● Task to carry out: Answer with a single number stating how many lines of the entries below include the string "linejoin".

(Collected data entries)

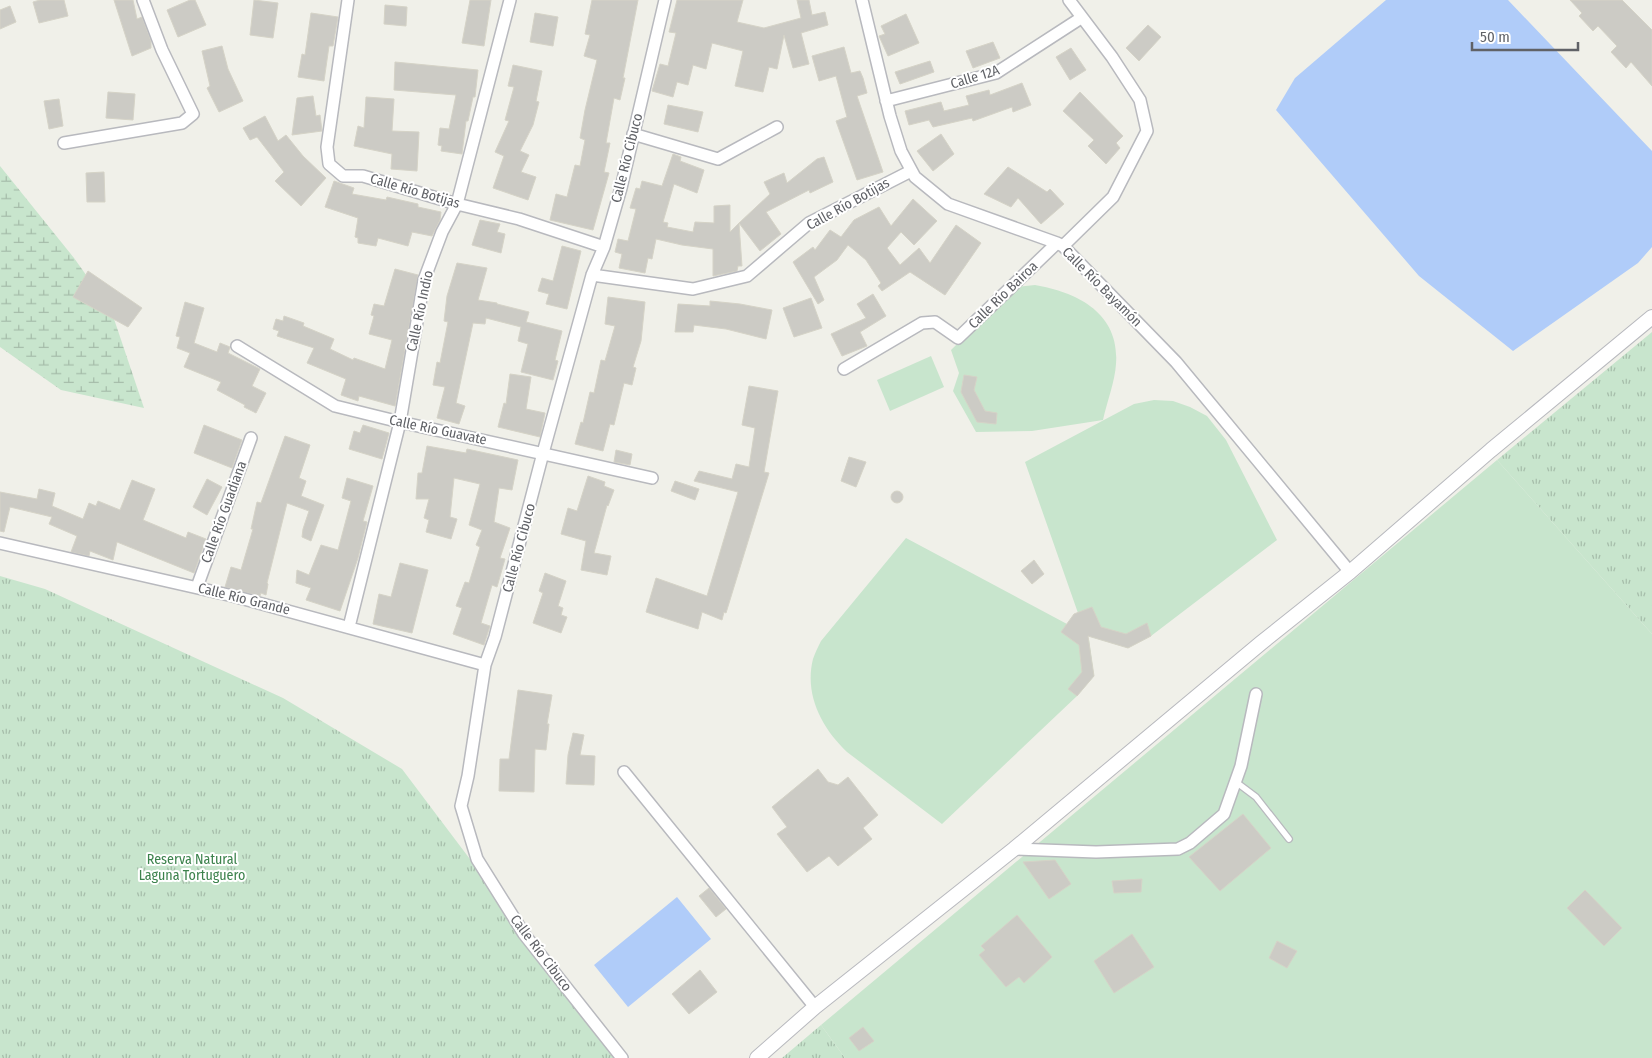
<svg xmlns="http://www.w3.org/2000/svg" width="1652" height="1058" viewBox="0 0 1652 1058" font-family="'Fira Sans Condensed',sans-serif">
	<defs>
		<pattern id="grass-tufts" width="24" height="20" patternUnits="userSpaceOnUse" patternTransform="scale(1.25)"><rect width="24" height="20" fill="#c8e5cd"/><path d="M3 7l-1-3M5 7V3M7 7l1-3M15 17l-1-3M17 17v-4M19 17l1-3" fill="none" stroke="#a6bdaa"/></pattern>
		<pattern id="wetland-marsh" width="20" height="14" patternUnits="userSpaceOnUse" patternTransform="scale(1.25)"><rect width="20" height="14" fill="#c8e5cd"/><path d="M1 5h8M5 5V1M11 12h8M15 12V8" fill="none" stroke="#a6bdaa"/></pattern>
	</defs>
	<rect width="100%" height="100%" fill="#f0f0e9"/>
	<path fill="url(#grass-tufts)" d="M1652,332V634L1497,460Z
		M0,576L45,589L283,698L402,769L620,1058H0Z
		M821,1025L845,1058H782Z"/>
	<path fill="url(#wetland-marsh)" d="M0,166L74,258L111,310L144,408L61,390L0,347Z"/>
	<path fill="#c8e5cd" d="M1035,285C1077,292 1120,313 1116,364C1115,381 1107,402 1103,420L1032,431L976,432L953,391L959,373L951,350L1015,287Z
		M931,356L944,387L890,411L877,380Z
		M1154,400L1173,401L1190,407L1207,416L1226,440L1277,540L1151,636L1128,648L1091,637L1078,613L1025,462L1134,404Z
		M1497,460L1652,634V1058H845L821,1025Z
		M906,538L1067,624L1089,640L1094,676L1077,696L942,824L847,752C822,728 804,695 813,659C815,653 818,647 821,641Z"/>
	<path fill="#b0ccf9" d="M1386,0H1508L1652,151V247L1638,263L1513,351L1419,276L1276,110L1295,78Z
		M677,897L711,939L628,1007L594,965Z"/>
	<path fill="#cccbc5" stroke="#d5d3c7" d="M40,0H64L68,16L39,23L33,2Z
		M114,0H133L137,19L142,17L151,41V48L132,56Z
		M190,0H195L206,25L178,37L167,10Z
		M254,0L278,3L273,38L250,35Z
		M470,0H491L484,46L462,43Z
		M592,0H638L623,78H625L620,100L614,98L606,143H610L604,172L609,173L593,230L550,220L556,194L567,197L575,165L580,166L585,140L580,138L585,110L597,60L584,56L590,35L585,34Z
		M677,0H743L737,22L764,28L801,18L797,0H809L812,15L825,12L828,25L801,33L809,64L793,68L784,35L777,69L769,67L763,92L735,86L743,51L712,43L706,69L693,65L688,85L677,82L673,97L652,91L660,64L668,66L676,33L669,32Z
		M1570,0H1622L1652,30V86L1631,62L1626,68L1611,52L1617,46L1598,26L1593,31L1579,16L1582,13Z
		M385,5L407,7L406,26L384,24Z
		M10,6L16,22L0,29V10Z
		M311,13L338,17L333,46H329L324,81L298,77L302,54L305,55Z
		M535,13L558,17L553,46L530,42Z
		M906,14L919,43L888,56L879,36L885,34L881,26Z
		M1148,25L1161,37L1139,61L1126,48Z
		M993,42L1000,58L973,68L966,51Z
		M222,46L228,69L243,101L219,112L207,88L210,86L202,51Z
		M844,47L851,73L860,71L863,78L867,93L857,96L883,172L857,180L836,121L847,117L836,76L819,81L812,56Z
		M1071,48L1086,70L1070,80L1056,57Z
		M930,61L934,72L900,84L895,72Z
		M395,62L478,70L475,97H473L468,121H466L462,154L441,151L442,146L438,145L440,128L449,129L456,95L394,90Z
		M513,65L542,71L536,101L539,102L533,125L520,151L529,155L521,172L536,177L528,200L493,188L504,156L495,152L509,121L505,120L514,87L508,86Z
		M1022,83L1031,105L1013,112L1012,107L973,121L972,118L933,127L929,120L909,125L905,111L941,102L944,111L969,105L966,96L989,90L990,95Z
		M108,92L135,94L133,120L106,118Z
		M1080,92L1123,136L1116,143L1120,148L1106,164L1088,146L1094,140L1063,111Z
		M313,96L316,116L320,115L322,131L292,135L297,98Z
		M366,97L394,99L392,131L419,132L417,171L391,169L392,154L354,146L358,126L364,128Z
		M59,99L63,126L49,129L44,101Z
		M668,105L703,112L698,132L664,124Z
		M265,116L278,141L286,135L303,156L326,178L301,206L275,181L284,172L257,137L250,140L243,128Z
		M941,134L954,154L933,171L917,151Z
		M673,154L681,157L680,161L704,170L697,193L674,184L663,222L668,223L667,227L693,232L695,222L714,223V206L730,205V232L739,223L742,266H738L737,271L713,276V249L682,245L656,239L652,259L648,258L645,273L619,268L622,254L615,252L618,239L628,241L636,209L630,208L636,188L640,189L642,181L662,186Z
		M824,157L833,182L810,193L809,190L766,212L781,234L760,251L739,223L770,194L764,182L784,173L787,183L817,159Z
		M1008,167L1047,192L1050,189L1064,204L1041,224L1018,198L1011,207L984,194Z
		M104,172L105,202H87L86,173Z
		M334,181L354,188L352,194L386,200L387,197L418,204V207L441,212L440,220L432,236L412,232L408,246L378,238L376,246L358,243V238L355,237L358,218L325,207Z
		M913,199L937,221L914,245L901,232L887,248L900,265L919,248L930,263L956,225L981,243L945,295L910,272L882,291L878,286L881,283L866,260L848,245L837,260L814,277L824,300L818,304L793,262L813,247L815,250L830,230L841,237L854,220L879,207L891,226Z
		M480,220L500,224L497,232L505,234L501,253L472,245Z
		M562,246L581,251L567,309L546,304L549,294L538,291L542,278L553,281Z
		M457,263L487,268L478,300L497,303V304L529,312L526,322L562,331L555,360L558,361L553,380L521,372L528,344L518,341L521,327L486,318L485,324L473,323L456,403L465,406L459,424L437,418L445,387L433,385L437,362L440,363L448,322L444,321L447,296Z
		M395,269L418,275L395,406L359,396L358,401L341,395L346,379L307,363L314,348L277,336L279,331L273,329L276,319L283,321L284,316L304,323L303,326L334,339L330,349L353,360L354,358L385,369L392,340L369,334L374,316L371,315L374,304L384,306Z
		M88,271L142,308L128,327L73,297Z
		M873,294L886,316L860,332L867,346L842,356L831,334L866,318L857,304Z
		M608,297L645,302L641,341L633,367L636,368L632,385L624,383L614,425L610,424L603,451L575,444L581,422L583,423L590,392L594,393L601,360L605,361L615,326L605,324Z
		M811,298L822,328L794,337L783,308Z
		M710,301L740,304L772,310L766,339L726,329L694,325L693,332H675L678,304L710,306Z
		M185,302L204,308L194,343L217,352L220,343L230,347L228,353L260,369L252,386L266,393L256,413L244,407L245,405L217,390L221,382L184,367L190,353L177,348L180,337L176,336Z
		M510,374L531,377L526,409L545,413L540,437L498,427L504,403L506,404Z
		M964,375L977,377L974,390L985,411L997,413L996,424L977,422L961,392Z
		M749,386L778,391L764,472L769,473L726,613L724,612L722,620L702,612L698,629L646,612L656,578L707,596L738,492L694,481L699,471L732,479L736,464L749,467L755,428L742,425Z
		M204,425L242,440L232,468L194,453Z
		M363,425L389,433L382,459L349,449L354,431L360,433Z
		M285,436L310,445L299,478L306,481L301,496L324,505L311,541L302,537L303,529L309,511L287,503L267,583L268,584L266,595L261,593L260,596L225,587L231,567L241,570L253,529H251L257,502L261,503Z
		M427,446L466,453L467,449L518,460L512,490L499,488L494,522L510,528L500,558L505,559L497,587L492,585L481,623L490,626L484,645L453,634L462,608L456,606L465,582L469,583L480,547L476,545L482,530L469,525L480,484L454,478L450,517L457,519L451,539L426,532L429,520L424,518L429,499H416L418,473H422Z
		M616,450L632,454L630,465L614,462Z
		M849,457L866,462L856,487L841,481Z
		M588,476L605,482L604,486L614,490L608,506L607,505L594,553L611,556L607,575L581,570L586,541L561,534L568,508L577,511Z
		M347,478L373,486L363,521L367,522L358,558L340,611L306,600L311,588L296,583L297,570L309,575L321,545L338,550L351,501L342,498Z
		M207,479L222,487L207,515L193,507Z
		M132,480L155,489L143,520L186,538L188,532L206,539L194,573L117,542L113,560L90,551L89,556L71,552L77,536L49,524L52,517L10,507L4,532L0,531V492L37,499L39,489L55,493L52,506L83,519L89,503L96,506L98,501L120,510Z
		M675,481L699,489L695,500L671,491Z
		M891 497a6 6 0 1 1 12 0a6 6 0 1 1-12 0Z
		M1034,560L1044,574L1032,584L1021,571Z
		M400,563L428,570L412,633L373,624L379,594L391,597Z
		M545,573L566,581L558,606L563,608L561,615L567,617L561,633L533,623L543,593L539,591Z
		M1092,607L1101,627L1126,634L1147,623L1151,636L1128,648L1088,636L1094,676L1077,696L1068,689L1082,672L1079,645L1061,632L1074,614Z
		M518,690L552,695L547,724H549L546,750L535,749L534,792L499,791L500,759H509Z
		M573,733L584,735L580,755L595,756L594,785L566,784L568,755Z
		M818,769L828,782L838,785L848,777L878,815L863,828L872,839L838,866L829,856L807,872L777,834L787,827L772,807Z
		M1243,814L1271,848L1220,891L1189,857Z
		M1055,860L1071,884L1049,899L1023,862Z
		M1142,879L1141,892L1114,893L1112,881Z
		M709,888L726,909L716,917L699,896Z
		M1585,890L1622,928L1604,946L1567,908Z
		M1017,915L1052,957L1024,983L1019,977L1006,987L979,955L985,950L981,946Z
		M1132,934L1154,967L1114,993L1094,961Z
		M1277,941L1297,951L1287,968L1269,958Z
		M700,970L717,992L689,1014L672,994Z
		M863,1027L874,1041L859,1051L849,1038Z"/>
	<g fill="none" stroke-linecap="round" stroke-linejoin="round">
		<defs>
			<path id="service" d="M1236,782L1256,797L1289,839"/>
			<path id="minor" d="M348,0L327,147L329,164L343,176H363L457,204L519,219L604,247
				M862,0L890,116L901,151L915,177L948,204L1057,243L1063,246L1176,362L1350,572
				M886,101L996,73L1081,18
				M633,134L718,159L777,127
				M64,143L182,123L193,114L162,50L143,0
				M1063,246L1113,197L1147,131L1140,100L1112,57L1069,0
				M592,275L693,289L747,276L809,223L911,171
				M237,346L335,406L400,422L652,478
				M844,369L922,323L935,322L958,338L1057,243
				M0,543L233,596L485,665
				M197,587L251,438
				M349,627L400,422L424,280L442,232L457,204L510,0
				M624,772L815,1007
				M1014,849L1096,852L1178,849L1190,843L1224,814L1241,766L1256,694
				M622,1058L524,934L477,859L461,806L468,776L485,665L495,637L543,453L592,275L604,247L621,188L665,0"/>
			<path id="tertiary" d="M757,1058L815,1007L1014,849L1261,643L1350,572L1491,450L1652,317"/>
		</defs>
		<use href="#service" stroke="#b8b9be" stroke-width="8"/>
		<use href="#minor" stroke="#b8b9be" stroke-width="14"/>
		<use href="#tertiary" stroke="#b8b9be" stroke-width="16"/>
		<use href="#service" stroke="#fff" stroke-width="5.5"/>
		<use href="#minor" stroke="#fff" stroke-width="11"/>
		<use href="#tertiary" stroke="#fff" stroke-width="14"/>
	</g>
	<g text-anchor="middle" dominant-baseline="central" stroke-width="4" stroke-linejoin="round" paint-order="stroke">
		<g font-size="14" fill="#606267" stroke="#fff">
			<text transform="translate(975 77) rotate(-17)">Calle 12A</text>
			<text transform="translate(627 158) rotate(-76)">Calle Río Cibuco</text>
			<text transform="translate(415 191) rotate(16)">Calle Río Botijas</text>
			<text transform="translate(848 204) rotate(-29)">Calle Río Botijas</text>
			<text transform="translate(1102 287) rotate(45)">Calle Río Bayamón</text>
			<text transform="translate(1003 295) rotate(-44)">Calle Río Bairoa</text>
			<text transform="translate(420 311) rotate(-78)">Calle Río Indio</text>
			<text transform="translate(438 430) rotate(12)">Calle Río Guavate</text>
			<text transform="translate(224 512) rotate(-70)">Calle Río Guadiana</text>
			<text transform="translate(519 548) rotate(-75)">Calle Río Cibuco</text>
			<text transform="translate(244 599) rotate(14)">Calle Río Grande</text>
			<text transform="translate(541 953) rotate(53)">Calle Río Cibuco</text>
		</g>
		<g font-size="14" fill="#3c824c" stroke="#fff">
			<text x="192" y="859">Reserva Natural<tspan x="192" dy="16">Laguna Tortuguero</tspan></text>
		</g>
	</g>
	<path d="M1472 42v8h106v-8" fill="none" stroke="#606267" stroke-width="2.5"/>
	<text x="1480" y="42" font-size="15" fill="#606267" stroke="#ffffff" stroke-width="4" paint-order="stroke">50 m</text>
</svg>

● Answer for this exercise: 2